E la sone Sam Brangìsche,           E la suona San Francesco,
Cudde ca dà u ppane a CCrìste.  Quello che dà il pane a Cristo.
Crìste nonn-u vole                         Cristo non lo vuole
E ngi-u dà o u-àngeue chestòte.   E glielo dà all’angelo custode.
U u-àngeue chestòte                    L’angelo custode
Se lu mange,                               Se lo mangia,
E la Madònne                             E la Madonna
Se mètt’a cchiànge.                     Si mette a piangere.
Sètte, quattòrdece, vindùn’e vindòtte.   Sette, quattordici, ventuno e ventotto.
La maièste m’ha ddate lè bbotte.    La maestra mi ha dato le botte.
Me l’ha ddate forte forte                   Me li ha date forte forte
Sètte, quattòrdece, vindùn’e vindòtte.    Sette, quattordici, ventuno e ventotto.
Oh! Oh! pedresìne                   Oh!
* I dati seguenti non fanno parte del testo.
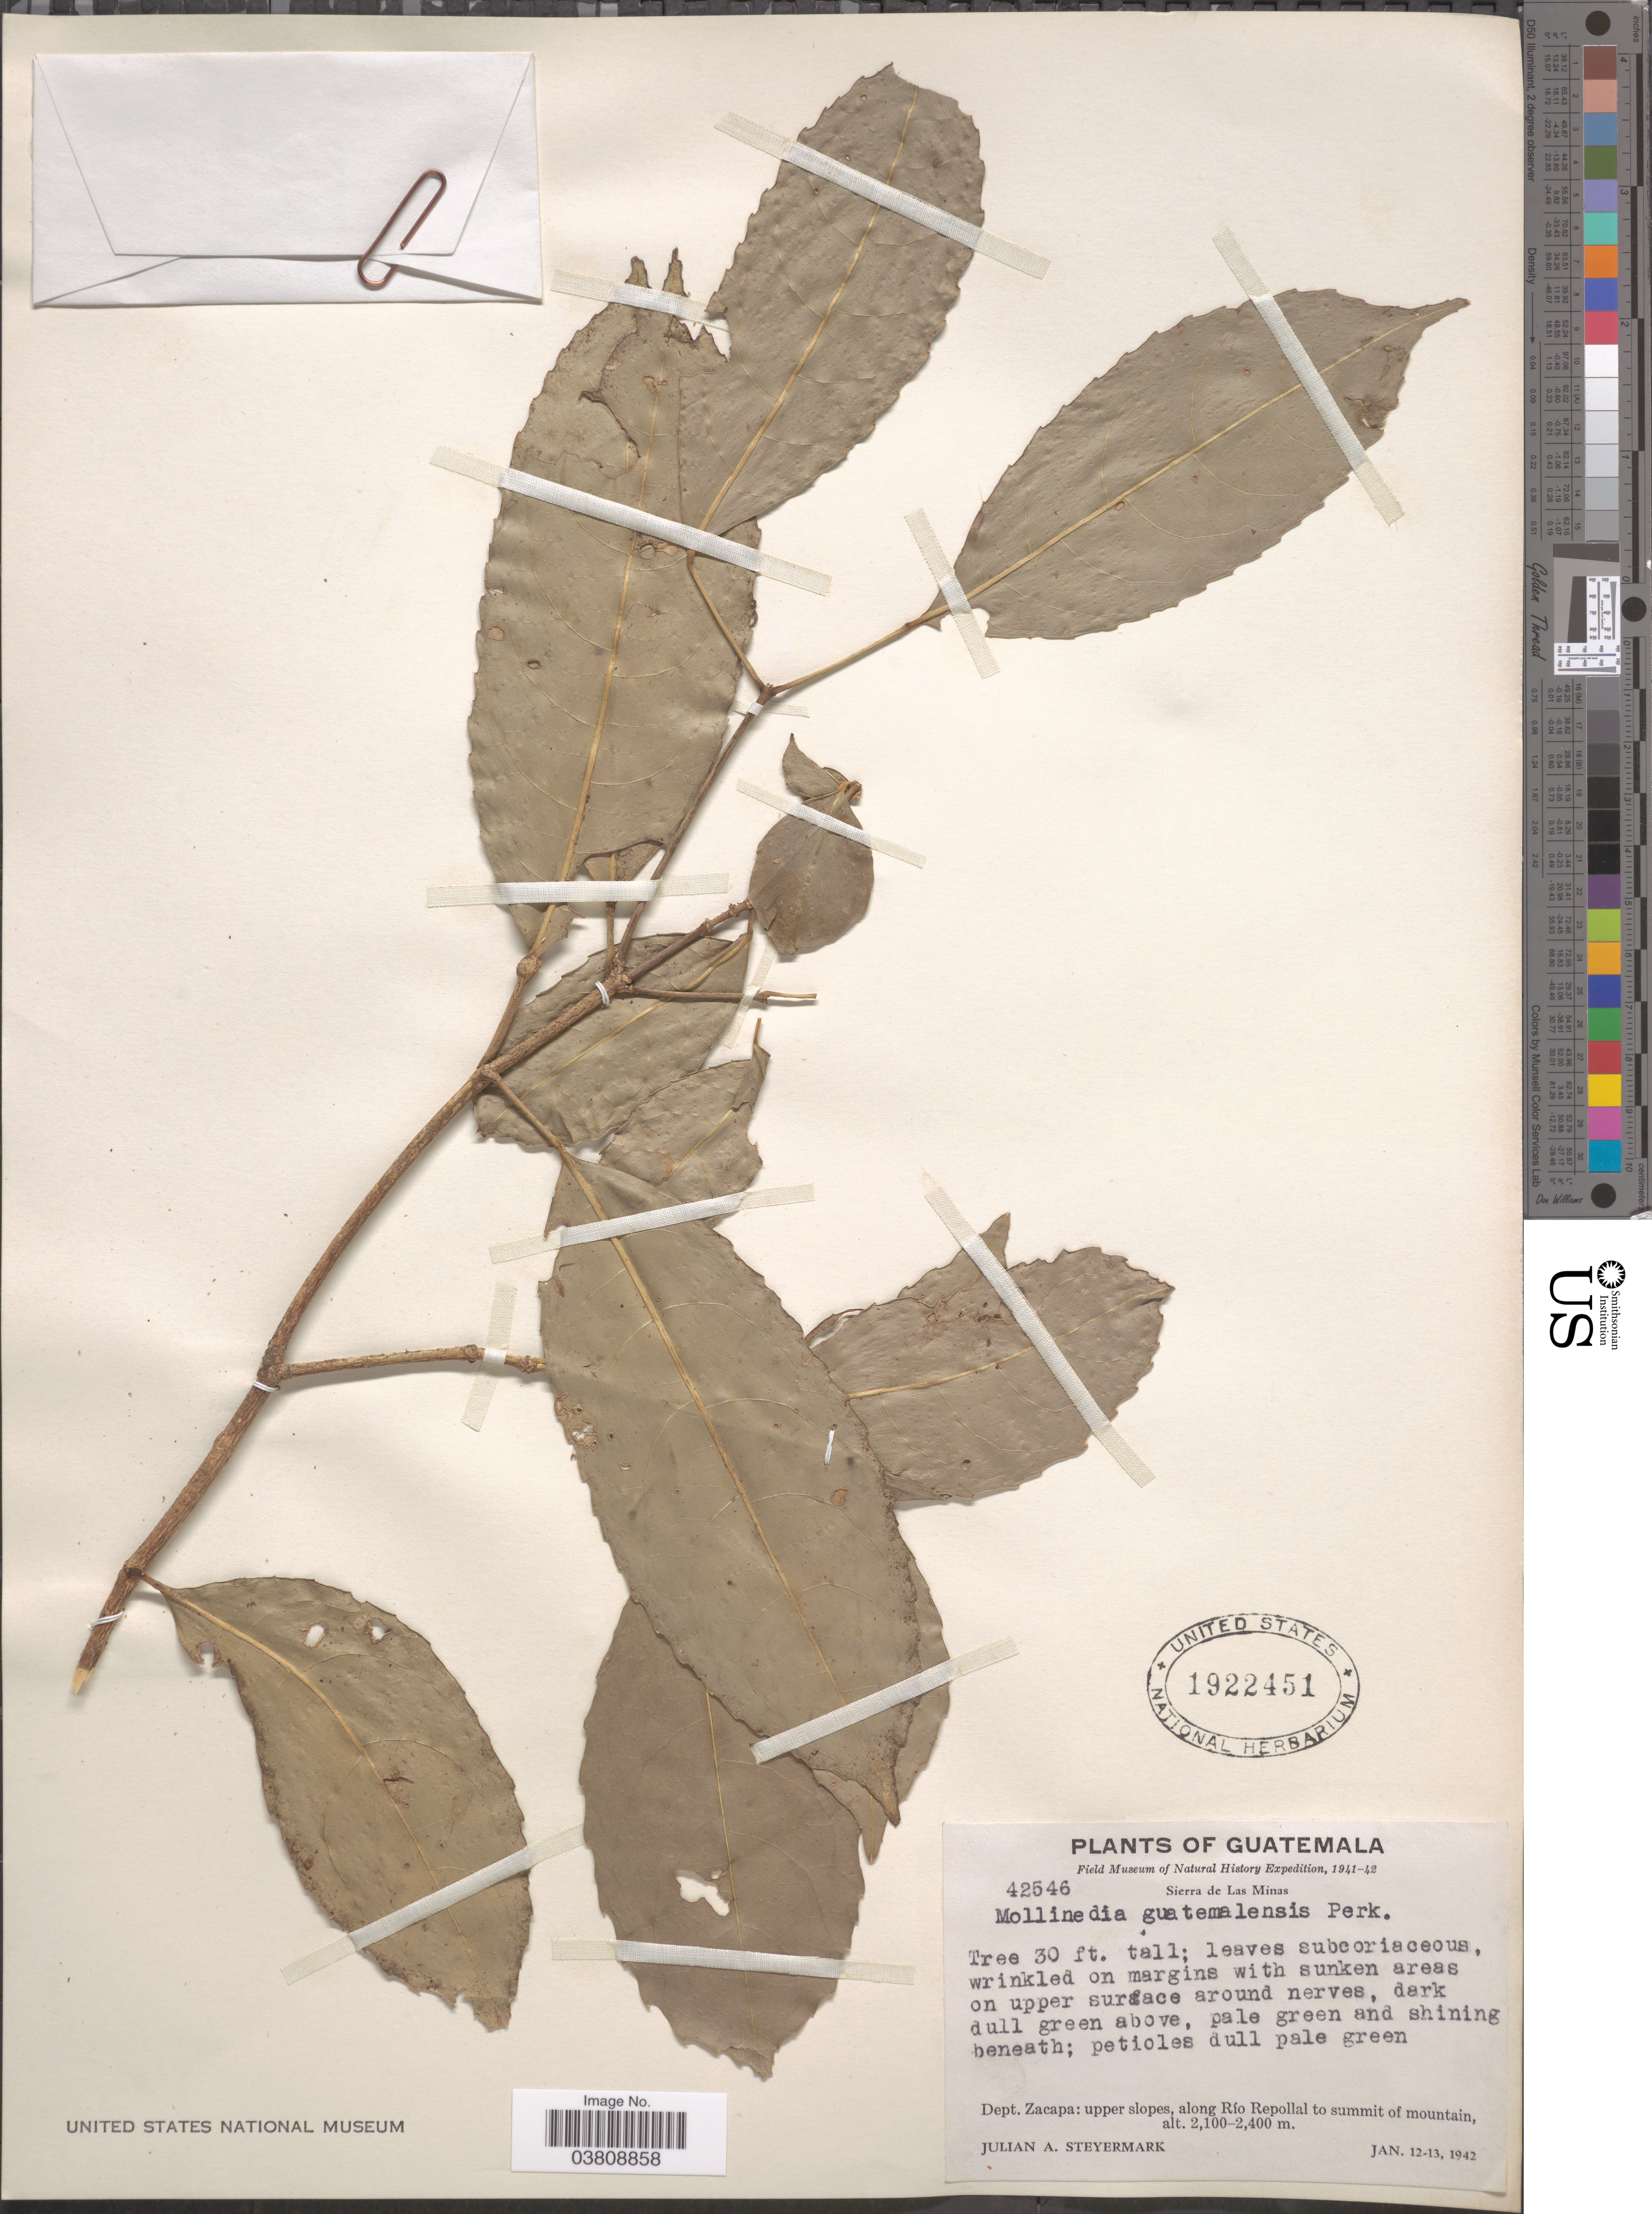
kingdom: Plantae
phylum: Tracheophyta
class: Magnoliopsida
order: Laurales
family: Monimiaceae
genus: Mollinedia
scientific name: Mollinedia guatemalensis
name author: Perkins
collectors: J. Steyermark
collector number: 42546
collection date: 1942-01-12/1942-01-13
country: Guatemala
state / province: Zacapa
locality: Sierra de Las Minas. Dept. Zacapa: upper slopes, along Río Repollal to summit of mountain.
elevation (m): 2100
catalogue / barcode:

Oh! prezzemolo
Ce mangiàm’a mmènza dì?     Cosa mangeremo a mezzodì?
E mangiàme u granerìse          E mangeremo il riso  
Che le cozze e cche l’alìììsce.   Con i mitili e con le alici.
(I bambini si prendevano per mano. Dopo aver formato un cerchio, giravano sul posto. Al momento di pronunziare la «ììì» di «alìììsce», si accovacciavano).
A, e, i, o, u
L’asinello che se-i tu!
E sarai proprio tu.
Trìtte, Vetètte e Grume                      Toritto, Bitetto e Grumo
Ci vole perrìzzue, ci vole chiacùne    Chi vuole «perrìzzue», chi vuole fichi
Che la spertèdde o vrazze,                   Con il cestino al braccio,
Ci vole checùmere, ci vole pestàzze. Chi vuole cocomeri, chi vuole «pestàzze».
(perrìzzue” sono una specie di fico; “pestàzze”, specie di carruba).
Taràlle, taràlle, taràlle,        Ciambella, ciambella, ciambella,
U prèvete sone                     Il prete suona
E la mòneche bballe.            E la monaca balla.
E bballe la cape de pèzze     E balla la testa di stoffa (la monaca)
Sènza metànde e giripètte.   Senza mutande e reggiseno.
Questo è il pane             (Pollice)
Questo è l’olio               (Indice)
Questo è il sale              (Medio)
Questo è il pomodoro   (Anulare)
E questo...chicchirichì   (Mignolo)
(All’ultimo versetto si strofinava tra le mani il mignolo del bambino).
Iì sò bbèlle               Io sono bello
E ttu sì bbrutte.       E tu sei brutto.
La fàccia mè            La faccia mia
Piàsce a ttutte.         Piace a tutti
Piàsce a mmamme   Piace a mamma
Ca m’ha ffatte,        Che mi ha messo al mondo,
E nnon a ttè             E non a te
Facce de gatte.         Faccia di gatto.
(Versetti a dispetto a chi si sentiva dire “Ce ssì bbrutte”: Come sei brutto. Il bambino offeso rispondeva con la soprascritta filastrocca).
Iòsce iè ffèste                 Oggi è festa
La pupe a la fenèste,      La pupa alla finestra,
U sorghe a ballà             Il sorcio a ballare
E la gatte a checcenà.     E la gatta a cucinare.
La gatta canarùte,         La gatta golosa,
Stute u ffuèche,             Spegne il fuoco,
E se ne fusce.                 E scappa via.